Benjamin Champagne - Class of 2020 - Prague

  • In terms of film, what made you choose Prague as your choice for studying abroad? 
    • I had very little knowledge of study abroad film programs and only considered studying abroad for the opportunity to create my own 16mm short film in Prague. The program was recommended to me through a UMass student who studied abroad before me. As I researched studying abroad, this was really the only program of its kind available. So, I applied and was accepted.
  • What were you hoping to gain out of your experience abroad? 
    • I took this opportunity with the goal of gaining more production experience in narrative filmmaking as well as the opportunity to DP with professional guidance and tools on 16mm film.
  • What types of classes did you take in Prague? 

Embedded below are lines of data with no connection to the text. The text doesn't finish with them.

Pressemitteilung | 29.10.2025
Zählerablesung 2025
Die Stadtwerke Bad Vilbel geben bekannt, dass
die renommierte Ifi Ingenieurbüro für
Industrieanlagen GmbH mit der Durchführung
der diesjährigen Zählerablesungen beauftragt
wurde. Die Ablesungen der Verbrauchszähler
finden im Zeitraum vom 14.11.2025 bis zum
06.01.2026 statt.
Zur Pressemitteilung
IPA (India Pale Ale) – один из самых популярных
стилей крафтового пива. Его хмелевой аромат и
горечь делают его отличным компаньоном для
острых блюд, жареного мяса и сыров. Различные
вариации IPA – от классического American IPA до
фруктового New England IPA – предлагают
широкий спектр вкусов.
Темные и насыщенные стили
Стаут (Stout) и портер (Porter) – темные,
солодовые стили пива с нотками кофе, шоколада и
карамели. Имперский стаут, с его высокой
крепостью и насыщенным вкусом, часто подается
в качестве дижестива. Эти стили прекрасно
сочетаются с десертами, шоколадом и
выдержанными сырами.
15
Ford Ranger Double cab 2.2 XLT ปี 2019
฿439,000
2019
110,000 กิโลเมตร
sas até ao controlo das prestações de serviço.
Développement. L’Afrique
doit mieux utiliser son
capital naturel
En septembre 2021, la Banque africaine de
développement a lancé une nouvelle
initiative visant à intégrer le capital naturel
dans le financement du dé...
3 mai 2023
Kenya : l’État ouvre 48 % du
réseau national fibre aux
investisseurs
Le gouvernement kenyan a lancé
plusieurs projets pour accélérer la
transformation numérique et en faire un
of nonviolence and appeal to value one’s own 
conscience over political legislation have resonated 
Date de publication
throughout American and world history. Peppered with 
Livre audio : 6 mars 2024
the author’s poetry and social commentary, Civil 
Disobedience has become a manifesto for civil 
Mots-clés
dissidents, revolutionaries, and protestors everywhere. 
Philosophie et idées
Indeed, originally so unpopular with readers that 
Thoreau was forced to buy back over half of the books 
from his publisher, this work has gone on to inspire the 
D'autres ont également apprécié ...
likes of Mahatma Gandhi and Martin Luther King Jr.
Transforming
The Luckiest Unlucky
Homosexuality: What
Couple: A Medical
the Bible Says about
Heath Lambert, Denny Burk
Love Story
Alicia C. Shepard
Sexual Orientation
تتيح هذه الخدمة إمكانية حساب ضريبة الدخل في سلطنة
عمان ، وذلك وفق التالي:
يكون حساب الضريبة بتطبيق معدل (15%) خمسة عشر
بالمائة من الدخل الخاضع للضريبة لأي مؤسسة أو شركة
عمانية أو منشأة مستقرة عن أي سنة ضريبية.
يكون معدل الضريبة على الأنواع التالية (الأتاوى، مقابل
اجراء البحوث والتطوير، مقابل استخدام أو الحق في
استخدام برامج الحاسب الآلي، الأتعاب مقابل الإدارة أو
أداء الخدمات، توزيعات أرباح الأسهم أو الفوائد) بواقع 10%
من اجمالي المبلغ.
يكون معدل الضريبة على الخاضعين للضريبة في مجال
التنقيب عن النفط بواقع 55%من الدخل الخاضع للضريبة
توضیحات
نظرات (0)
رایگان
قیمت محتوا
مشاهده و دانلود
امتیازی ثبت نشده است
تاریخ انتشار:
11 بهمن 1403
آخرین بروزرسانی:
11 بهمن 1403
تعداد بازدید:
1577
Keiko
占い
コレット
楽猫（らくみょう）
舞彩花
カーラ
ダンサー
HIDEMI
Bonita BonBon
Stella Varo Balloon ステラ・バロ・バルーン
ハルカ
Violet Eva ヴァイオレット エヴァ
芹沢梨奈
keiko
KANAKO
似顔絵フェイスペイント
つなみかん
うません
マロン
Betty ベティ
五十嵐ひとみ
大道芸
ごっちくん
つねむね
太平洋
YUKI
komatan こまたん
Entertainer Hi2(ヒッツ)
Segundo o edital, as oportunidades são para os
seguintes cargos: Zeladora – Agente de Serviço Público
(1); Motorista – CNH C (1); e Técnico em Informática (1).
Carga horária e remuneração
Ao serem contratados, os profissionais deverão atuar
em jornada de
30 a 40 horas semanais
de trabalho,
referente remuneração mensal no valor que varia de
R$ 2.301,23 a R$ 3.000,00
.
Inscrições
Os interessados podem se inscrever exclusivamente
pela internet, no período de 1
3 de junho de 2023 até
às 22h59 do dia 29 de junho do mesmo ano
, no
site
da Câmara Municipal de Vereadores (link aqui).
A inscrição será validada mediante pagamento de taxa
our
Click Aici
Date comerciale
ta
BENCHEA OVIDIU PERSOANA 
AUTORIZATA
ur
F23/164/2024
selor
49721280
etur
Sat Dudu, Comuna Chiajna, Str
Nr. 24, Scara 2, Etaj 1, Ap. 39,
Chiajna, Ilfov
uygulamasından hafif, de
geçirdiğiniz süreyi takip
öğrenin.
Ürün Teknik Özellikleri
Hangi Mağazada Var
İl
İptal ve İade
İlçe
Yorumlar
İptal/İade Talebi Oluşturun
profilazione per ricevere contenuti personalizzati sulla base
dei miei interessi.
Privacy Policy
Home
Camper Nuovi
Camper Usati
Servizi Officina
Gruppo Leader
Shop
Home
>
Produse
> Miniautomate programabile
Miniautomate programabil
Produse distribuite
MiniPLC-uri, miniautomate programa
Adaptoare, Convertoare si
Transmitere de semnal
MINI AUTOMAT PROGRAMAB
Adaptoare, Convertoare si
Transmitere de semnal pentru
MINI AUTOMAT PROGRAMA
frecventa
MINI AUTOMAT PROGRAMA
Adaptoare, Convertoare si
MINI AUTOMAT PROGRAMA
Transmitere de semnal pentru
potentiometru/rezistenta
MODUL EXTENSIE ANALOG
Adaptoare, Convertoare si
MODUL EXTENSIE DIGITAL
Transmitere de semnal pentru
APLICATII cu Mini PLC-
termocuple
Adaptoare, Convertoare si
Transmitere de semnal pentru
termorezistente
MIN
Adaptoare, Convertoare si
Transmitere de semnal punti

    • The vast majority of the classes I took were film-oriented with the exception of one Czech language class. There were classes that aided our groups through each aspect of filmmaking from script to editing. See the detailed classes in the attachment I send Barbara for specific classes.
  • What was the hardest part for you in Prague?
    • Prague had a laundry list of challenges, in not speaking the native language, being unfamiliar with cultural norms, even simple things like grocery shopping can become tricky. As well, we were living in apartments and had to commute to class. So the whole experience was manageable but taxing.
  • What did your role as a DP entail?
    • As the DP on my production, I was in charge of taking the script and providing visuals that would fit the narrative. This meant many sessions of script revisions for storytelling fluidity, a great deal of pre-production planning (shot list, lighting plan, crew know-how, mentor meetings, location scouting, and related blueprints), acting as DP during production (which entails working closely with the director to block and stage scenes, direct the crew to deliver necessary equipment for the camera department or to set up lighting, actually shooting the film, etc. etc.). I also took the color grading of the visuals very seriously in post-production.
  • What productions were you part of in Prague?
    • I was a DP for my group of two, I was a gaffer for a different short film, and 1st AC for two other groups.
  • What was your favorite class? 
    • Cinematography was my favorite class, the professor carried 'traditional Czech demeanor' meaning he was honest when reviewing our work. His assignments and mentoring greatly benefited my visual craft. All of the information he discussed was practical and important in this line of work. 
  • What was an area of film you were hoping to gain more experience in? 
    • I went to Prague to gain more experience as a DP and in the camera department. Through the class discussions, assignments, and several productions, I have a sturdy grasp on each role in the camera department. 
  • How has your experience shaped you as a filmmaker? 
    • This experience has improved my filmmaking ability and raised my awareness toward those little details in a production that can make or break a film. I now know how to approach each aspect of filmmaking, knowing what's expected of me and how to play my role. I've also gained confidence in leading crew.
  • Do you have any advice to UMass students looking into studying abroad for film?
    • To UMass students looking to study abroad for film, Prague was a great experience - it's a lovely city and FAMU is a great institution. I would survey my options closely but if you are lacking the rudimentary filmmaking production skills (most beneficial for Directors and DP) and you want to find them abroad, you will leave this program with a solid skill set.